See Article on Page 13-18
Anaerobic infections usually occur when an anatomical barrier becomes disrupted and constituents of the local flora enter a site that was previously sterile. Any site in the body is susceptible to infection with these indigenous organisms when a mucosal barrier or the skin is compromised by surgery, trauma, tumor, ischemia, or necrosis, all of which can reduce local tissue redox potentials [
1]. Despite the relatively low incidence of anaerobic infection and decreased percentage among positive blood cultures, it remains associated with significant mortality [
2].
There have been only a few studies in Korea about anaerobic pathogens, and these have had either a short study duration and limited information or number of cases [
3,
4]. Recently Park et al. reported the clinical features of anaerobic infections and defined the factors independently associated with mortality during 7 yr in a single university affiliated hospital [
5]. Although these data had several limitations, they provided some very important information, such as clinical manifestations, frequent pathogens, mortality, and associated prognostic factors of anaerobic infections with the relatively large sample size examined.

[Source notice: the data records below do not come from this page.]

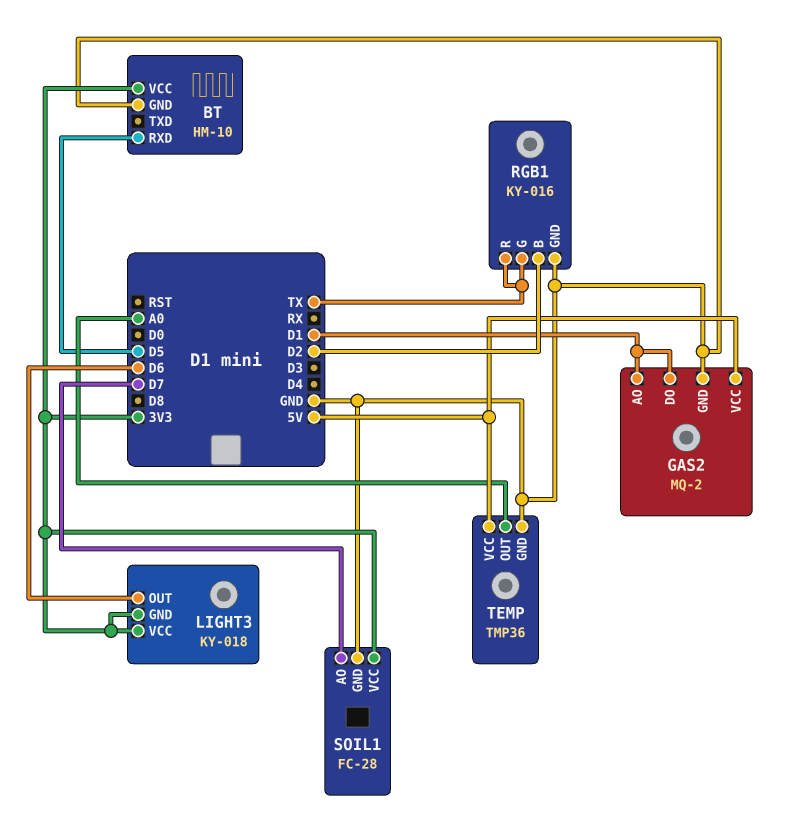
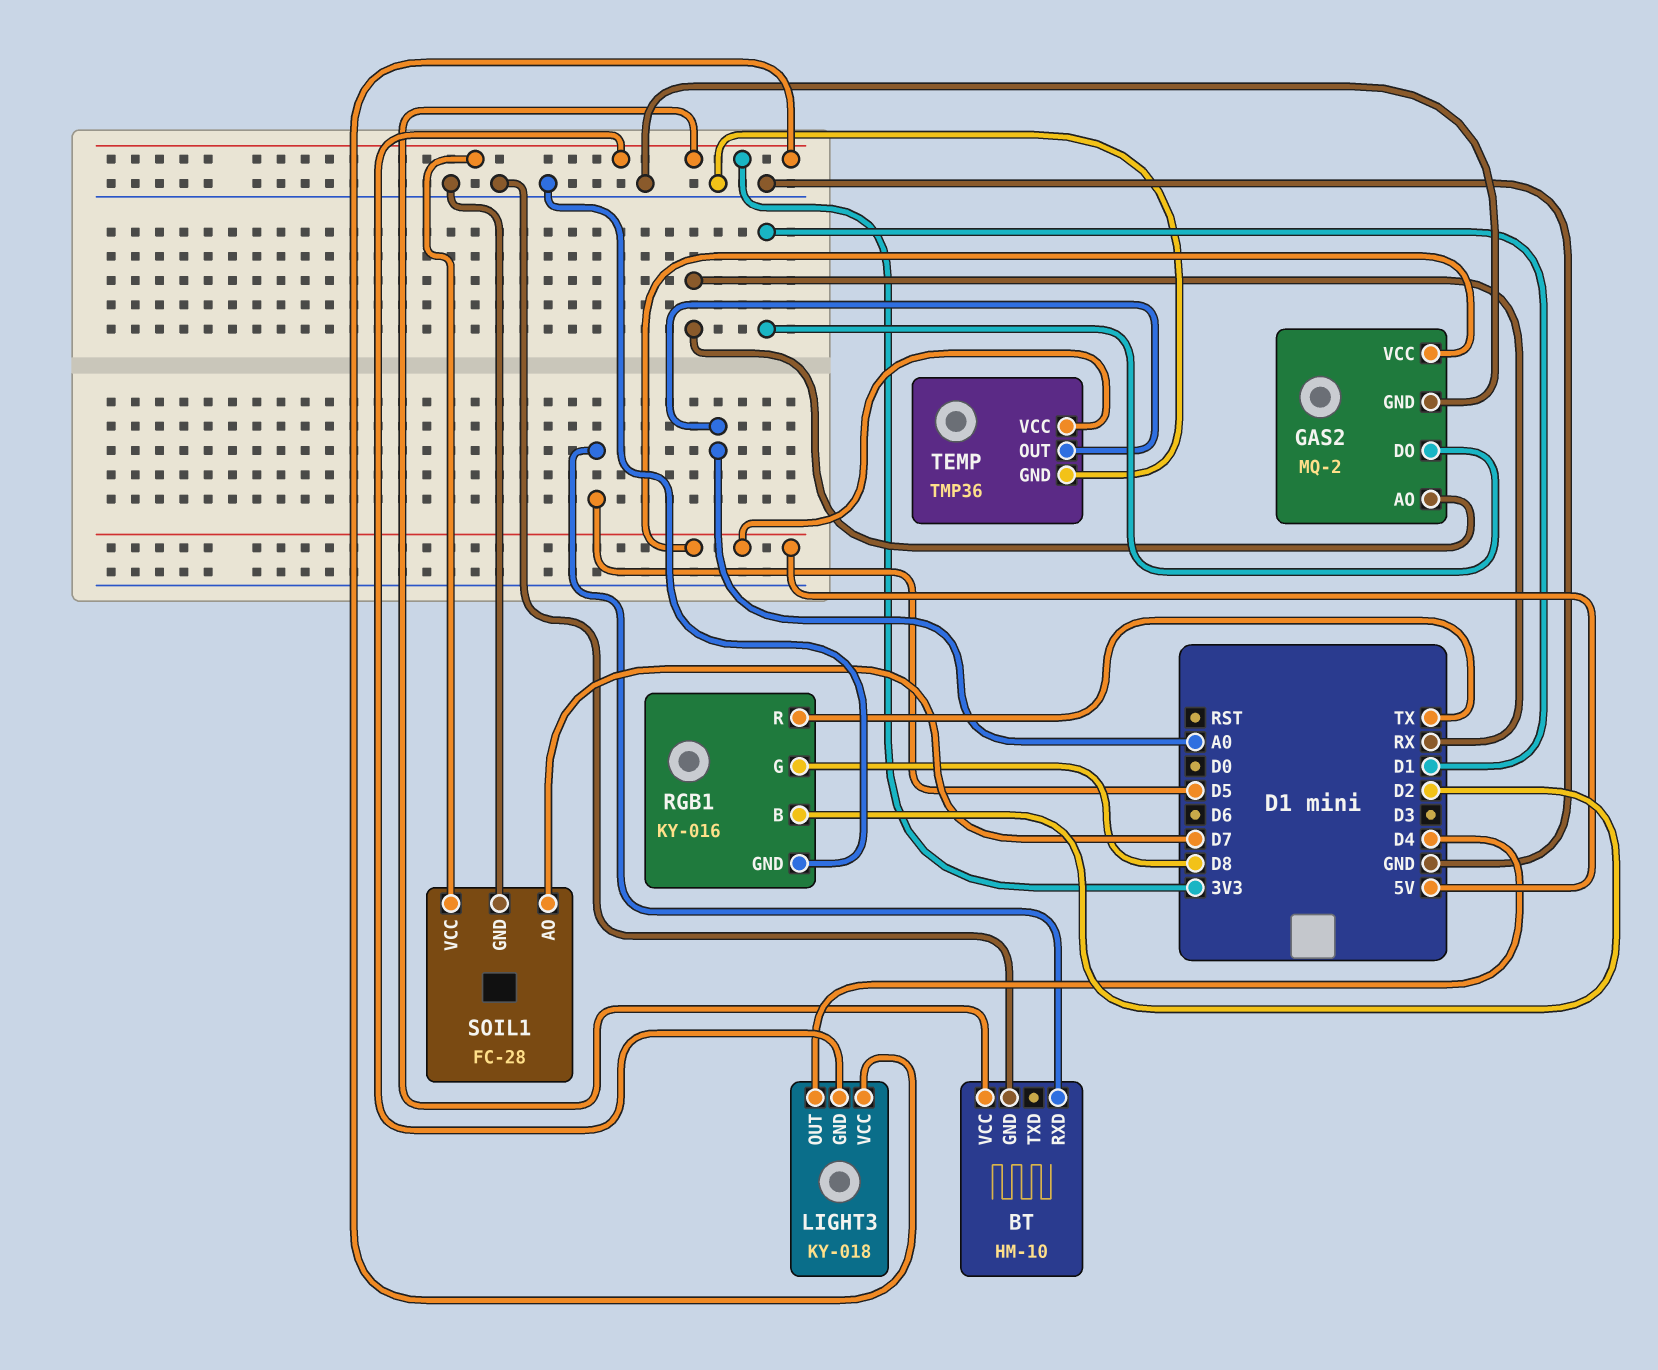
GAS2 pin AO: D1 -> RX
LIGHT3 pin OUT: D6 -> D4
RGB1 pin G: TX -> D8

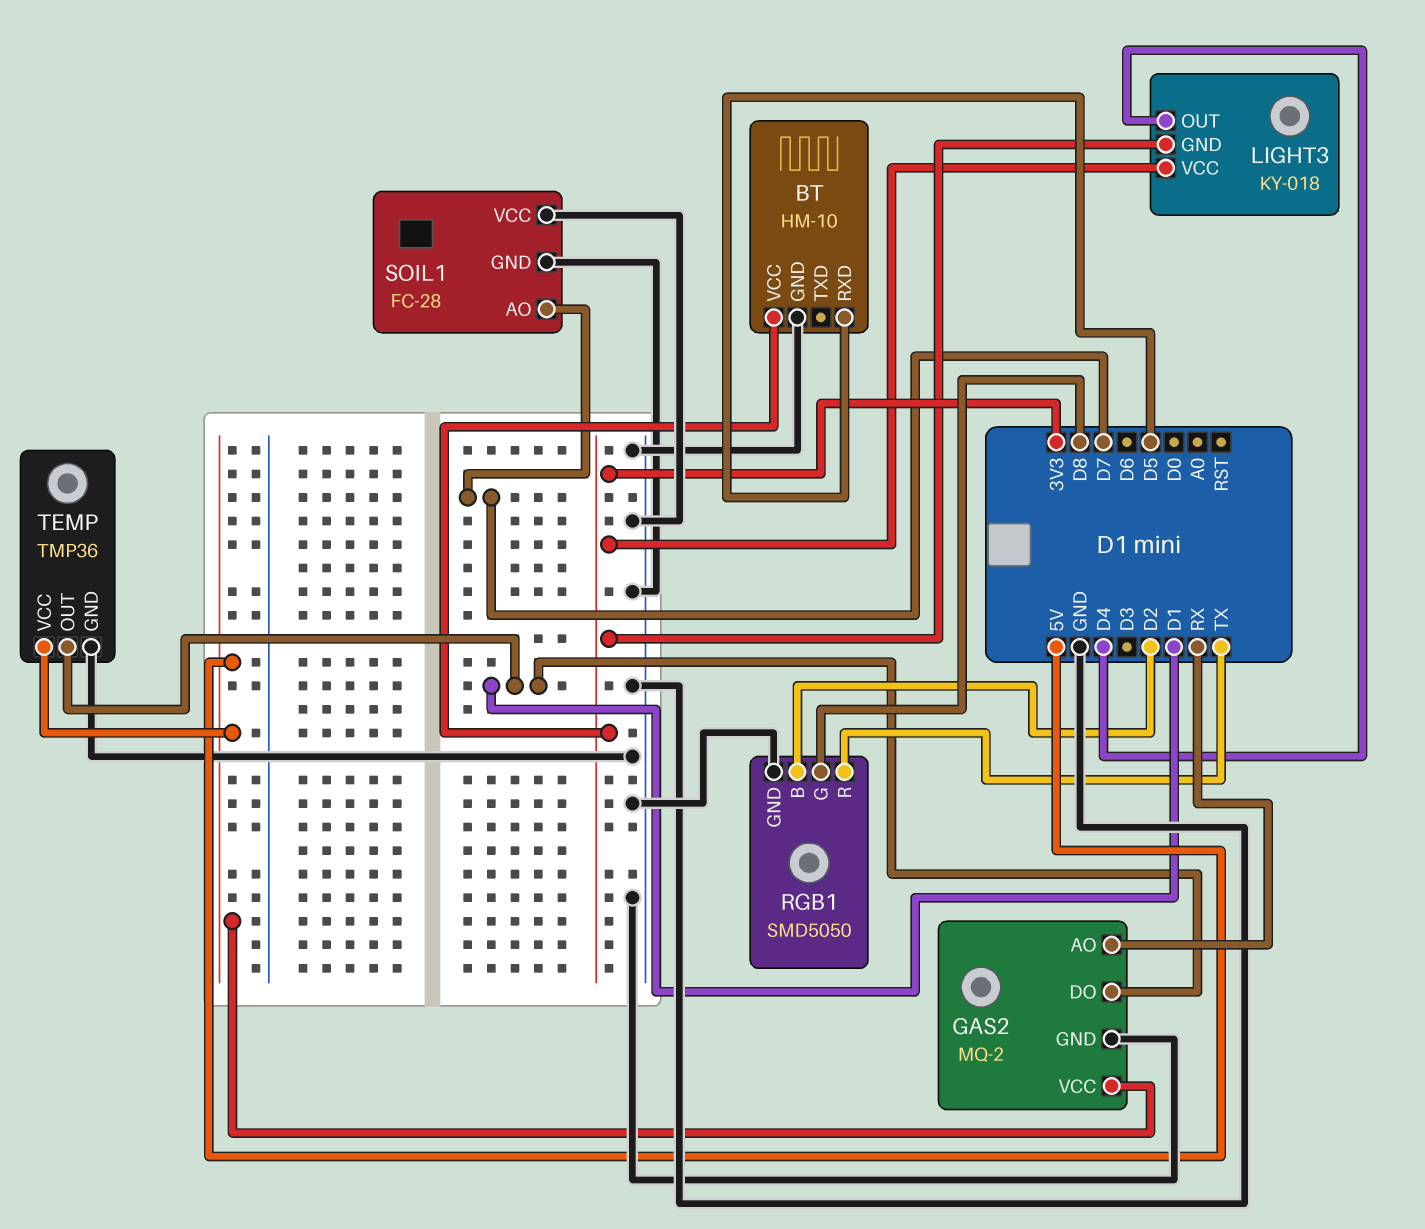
RGB1: KY-016 -> SMD5050
SOIL1 pin VCC: 3V3 -> GND
TEMP pin OUT: A0 -> D1

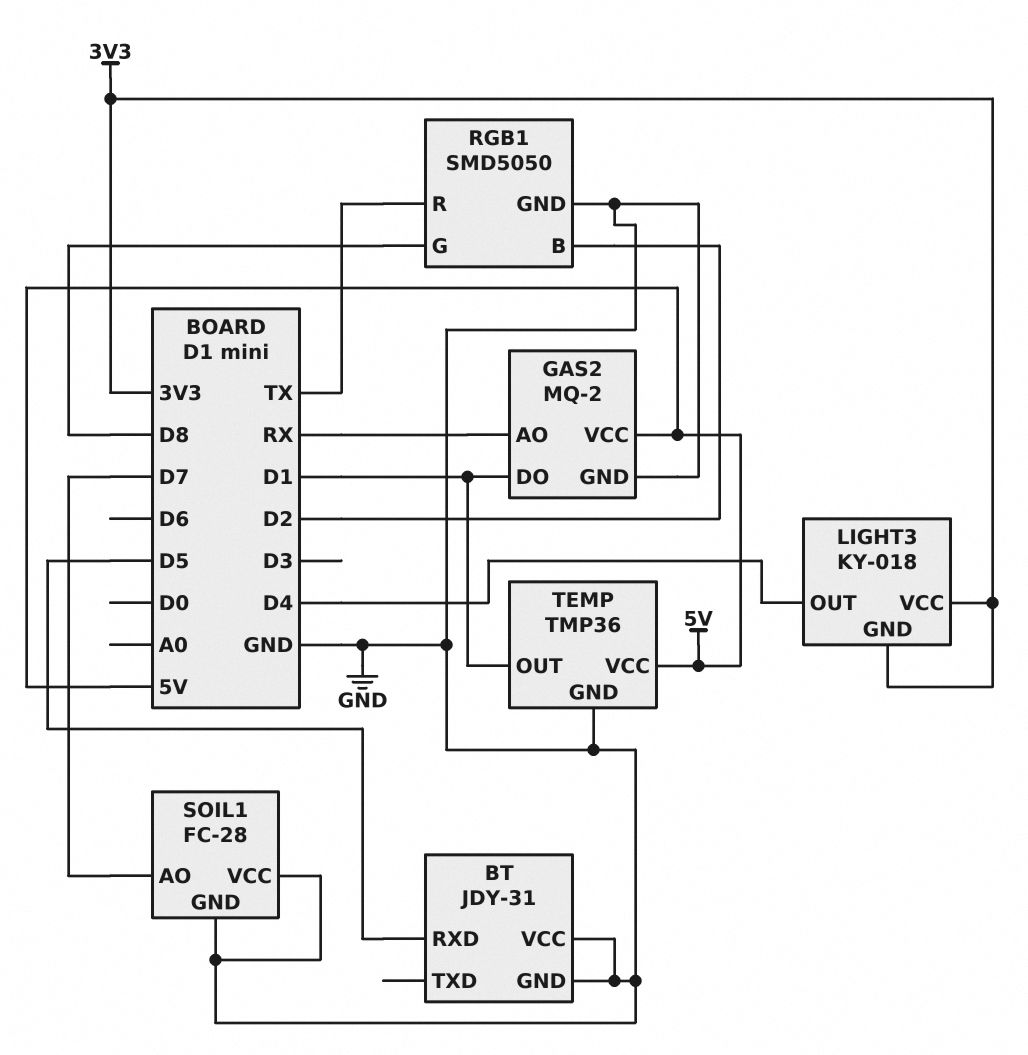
BT: HM-10 -> JDY-31
BT pin VCC: 3V3 -> GND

They reported that the most common anaerobes by rank were
Bacteroides fragilis,
Clostridium spp.,
Prevotella spp., and
Peptostreptococcus spp. However, when the anaerobes were combined according to genus,
Peptostreptococcus spp. were the second most common organisms. It was also stated that there were no anaerobes isolated from the central nervous system and/or bone and joint infections. For example, central nervous system infections associated with anaerobic bacteria are brain abscess, epidural abscess, and subdural empyema. If optimal bacteriologic techniques are employed, it is reported that as many as 85% of brain abscesses yield anaerobic bacteria, which usually originate from an otolaryngeal infection [
1].
Successful therapy for anaerobic infections requires the administration of a combination of appropriate antibiotics, surgical resection, debridement of devitalized tissues, and drainage either by surgery or percutaneously [
6]. In this article, there was no correlation between surgical approach and mortality. A surgical procedure may be an adjunct to a medical treatment. In addition, drainage of pleuropulmonary abscesses, except empyema, is usually contraindicated because the abscesses may spread to other lung tissues during the procedure [
6]. There are many confounding factors for analyzing the prognosis in these cases and that is why a prospective study is needed.
The outcome of anaerobic bacteremia is known to be significantly better in patients either initially given or switched to appropriate therapy based on known antibiotic susceptibilities [
7]. When we try to define the appropriateness of antibiotic prescription for anaerobic infections, there are several factors to be considered. 1) Growing resistance pattern, for example, increasing resistance to metronidazole among gram-positive anaerobes and clindamycin resistance among isolates of the
B. fragilis group [
7]. There have been anecdotal reports that cefoxitin and cefotetan were discouraged as first line therapy for intra-abdominal infections [
8]. Antibiotic resistance among anaerobes continues to rise, which is not surprising given the parallel observations among aerobes over the last several decades. 2) Switching initial empirical therapy to susceptible antibiotics after culture reports [
7]. 3) Including antibiotics active against other gram-negative or positive facultative aerobes for treating mixed infections, especially in case of intra-abdominal sepsis [
2,
6]. In this article, although they defined the appropriate/inappropriate coverage of antibiotics, further detailed definition in the future would be needed. We should also focus on the new antibiotics (tigecycline and newer fluoroquinolones) that are known to be active against mixed aerobic-anaerobic infections [
7]. Antimicrobial susceptibility testing of anaerobes is still rarely performed at most hospitals. Current and future adoption of the standardized method will allow better comparisons among studies, as well as susceptibility results that physicians could rely on with the same practice as for aerobes testing results [
7].
Park et al. found that age and liver disease were strong, independent risk factors for mortality in a multivariate analysis, and the data demonstrated a 29.7% crude mortality for clinically significant anaerobic infections. Previous studies reported similar rates (25-44%) and risk factors [
2]. Differences in clinical significance according to specific anaerobic pathogens will be elucidated in the future.
In conclusion, Park et al. demonstrated that the majority of patients infected with anaerobes had a polymicrobial infection and that mortality of anaerobic infections still remained high in the era of effective antibacterial therapy. They have also demonstrated the association between liver disease, old age and mortality. Further well designed prospective studies are warranted to confirm these associations and to determine the relationship between clinical failure and different species and/or resistant anaerobic pathogens.